--- PROVIDED RECORDS Enclosed Below ---
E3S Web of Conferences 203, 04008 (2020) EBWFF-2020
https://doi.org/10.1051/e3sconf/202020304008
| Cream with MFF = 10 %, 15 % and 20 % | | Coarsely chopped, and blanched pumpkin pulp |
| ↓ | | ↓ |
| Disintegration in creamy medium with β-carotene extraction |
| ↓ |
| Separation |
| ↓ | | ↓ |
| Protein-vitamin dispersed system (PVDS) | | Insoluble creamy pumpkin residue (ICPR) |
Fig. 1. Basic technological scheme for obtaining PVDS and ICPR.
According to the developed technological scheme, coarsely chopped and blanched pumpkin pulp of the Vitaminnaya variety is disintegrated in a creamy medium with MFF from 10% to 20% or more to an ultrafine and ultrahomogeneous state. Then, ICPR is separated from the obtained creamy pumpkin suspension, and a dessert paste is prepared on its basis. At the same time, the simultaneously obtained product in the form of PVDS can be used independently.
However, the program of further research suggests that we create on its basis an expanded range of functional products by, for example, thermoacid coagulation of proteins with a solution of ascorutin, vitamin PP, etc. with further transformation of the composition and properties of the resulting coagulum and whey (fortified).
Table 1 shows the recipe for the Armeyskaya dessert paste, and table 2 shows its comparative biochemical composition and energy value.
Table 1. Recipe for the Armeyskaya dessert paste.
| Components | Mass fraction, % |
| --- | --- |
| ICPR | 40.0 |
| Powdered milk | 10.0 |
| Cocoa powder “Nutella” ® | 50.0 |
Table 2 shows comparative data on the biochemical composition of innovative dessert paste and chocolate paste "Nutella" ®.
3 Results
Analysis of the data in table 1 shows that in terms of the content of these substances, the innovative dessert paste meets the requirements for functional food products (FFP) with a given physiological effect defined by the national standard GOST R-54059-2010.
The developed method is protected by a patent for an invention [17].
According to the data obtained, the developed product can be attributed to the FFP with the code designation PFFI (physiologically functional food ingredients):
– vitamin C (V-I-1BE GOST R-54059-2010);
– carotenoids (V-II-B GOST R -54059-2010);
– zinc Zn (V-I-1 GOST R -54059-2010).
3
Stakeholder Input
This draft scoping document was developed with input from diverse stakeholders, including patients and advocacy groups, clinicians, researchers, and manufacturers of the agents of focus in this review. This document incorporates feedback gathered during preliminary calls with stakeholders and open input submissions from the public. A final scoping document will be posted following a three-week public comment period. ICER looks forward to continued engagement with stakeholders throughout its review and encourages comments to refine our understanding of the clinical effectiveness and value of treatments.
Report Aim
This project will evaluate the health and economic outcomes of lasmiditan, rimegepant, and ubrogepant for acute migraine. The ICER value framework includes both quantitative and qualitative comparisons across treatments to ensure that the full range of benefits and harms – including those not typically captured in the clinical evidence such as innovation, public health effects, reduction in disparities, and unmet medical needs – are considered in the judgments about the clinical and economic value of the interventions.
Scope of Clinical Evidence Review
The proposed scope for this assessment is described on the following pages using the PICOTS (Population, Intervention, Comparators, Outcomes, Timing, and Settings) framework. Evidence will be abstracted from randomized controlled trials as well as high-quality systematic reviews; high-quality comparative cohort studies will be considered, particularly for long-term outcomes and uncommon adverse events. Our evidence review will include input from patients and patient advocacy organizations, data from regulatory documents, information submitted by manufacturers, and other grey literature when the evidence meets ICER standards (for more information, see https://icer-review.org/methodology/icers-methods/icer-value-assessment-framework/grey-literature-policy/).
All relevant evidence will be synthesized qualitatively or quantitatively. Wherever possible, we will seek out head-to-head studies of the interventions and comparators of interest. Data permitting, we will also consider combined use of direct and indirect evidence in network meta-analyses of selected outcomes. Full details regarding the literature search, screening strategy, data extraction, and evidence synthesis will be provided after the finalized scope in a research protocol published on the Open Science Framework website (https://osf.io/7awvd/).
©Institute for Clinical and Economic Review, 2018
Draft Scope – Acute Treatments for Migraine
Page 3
--- End of Enclosed PROVIDED RECORDS ---
WHAT IS REQUIRED:
Output all of the records above exactly as they appear.

EXPECTED ANSWER:
E3S Web of Conferences 203, 04008 (2020) EBWFF-2020
https://doi.org/10.1051/e3sconf/202020304008
| Cream with MFF = 10 %, 15 % and 20 % | | Coarsely chopped, and blanched pumpkin pulp |
| ↓ | | ↓ |
| Disintegration in creamy medium with β-carotene extraction |
| ↓ |
| Separation |
| ↓ | | ↓ |
| Protein-vitamin dispersed system (PVDS) | | Insoluble creamy pumpkin residue (ICPR) |
Fig. 1. Basic technological scheme for obtaining PVDS and ICPR.
According to the developed technological scheme, coarsely chopped and blanched pumpkin pulp of the Vitaminnaya variety is disintegrated in a creamy medium with MFF from 10% to 20% or more to an ultrafine and ultrahomogeneous state. Then, ICPR is separated from the obtained creamy pumpkin suspension, and a dessert paste is prepared on its basis. At the same time, the simultaneously obtained product in the form of PVDS can be used independently.
However, the program of further research suggests that we create on its basis an expanded range of functional products by, for example, thermoacid coagulation of proteins with a solution of ascorutin, vitamin PP, etc. with further transformation of the composition and properties of the resulting coagulum and whey (fortified).
Table 1 shows the recipe for the Armeyskaya dessert paste, and table 2 shows its comparative biochemical composition and energy value.
Table 1. Recipe for the Armeyskaya dessert paste.
| Components | Mass fraction, % |
| --- | --- |
| ICPR | 40.0 |
| Powdered milk | 10.0 |
| Cocoa powder “Nutella” ® | 50.0 |
Table 2 shows comparative data on the biochemical composition of innovative dessert paste and chocolate paste "Nutella" ®.
3 Results
Analysis of the data in table 1 shows that in terms of the content of these substances, the innovative dessert paste meets the requirements for functional food products (FFP) with a given physiological effect defined by the national standard GOST R-54059-2010.
The developed method is protected by a patent for an invention [17].
According to the data obtained, the developed product can be attributed to the FFP with the code designation PFFI (physiologically functional food ingredients):
– vitamin C (V-I-1BE GOST R-54059-2010);
– carotenoids (V-II-B GOST R -54059-2010);
– zinc Zn (V-I-1 GOST R -54059-2010).
3
Stakeholder Input
This draft scoping document was developed with input from diverse stakeholders, including patients and advocacy groups, clinicians, researchers, and manufacturers of the agents of focus in this review. This document incorporates feedback gathered during preliminary calls with stakeholders and open input submissions from the public. A final scoping document will be posted following a three-week public comment period. ICER looks forward to continued engagement with stakeholders throughout its review and encourages comments to refine our understanding of the clinical effectiveness and value of treatments.
Report Aim
This project will evaluate the health and economic outcomes of lasmiditan, rimegepant, and ubrogepant for acute migraine. The ICER value framework includes both quantitative and qualitative comparisons across treatments to ensure that the full range of benefits and harms – including those not typically captured in the clinical evidence such as innovation, public health effects, reduction in disparities, and unmet medical needs – are considered in the judgments about the clinical and economic value of the interventions.
Scope of Clinical Evidence Review
The proposed scope for this assessment is described on the following pages using the PICOTS (Population, Intervention, Comparators, Outcomes, Timing, and Settings) framework. Evidence will be abstracted from randomized controlled trials as well as high-quality systematic reviews; high-quality comparative cohort studies will be considered, particularly for long-term outcomes and uncommon adverse events. Our evidence review will include input from patients and patient advocacy organizations, data from regulatory documents, information submitted by manufacturers, and other grey literature when the evidence meets ICER standards (for more information, see https://icer-review.org/methodology/icers-methods/icer-value-assessment-framework/grey-literature-policy/).
All relevant evidence will be synthesized qualitatively or quantitatively. Wherever possible, we will seek out head-to-head studies of the interventions and comparators of interest. Data permitting, we will also consider combined use of direct and indirect evidence in network meta-analyses of selected outcomes. Full details regarding the literature search, screening strategy, data extraction, and evidence synthesis will be provided after the finalized scope in a research protocol published on the Open Science Framework website (https://osf.io/7awvd/).
©Institute for Clinical and Economic Review, 2018
Draft Scope – Acute Treatments for Migraine
Page 3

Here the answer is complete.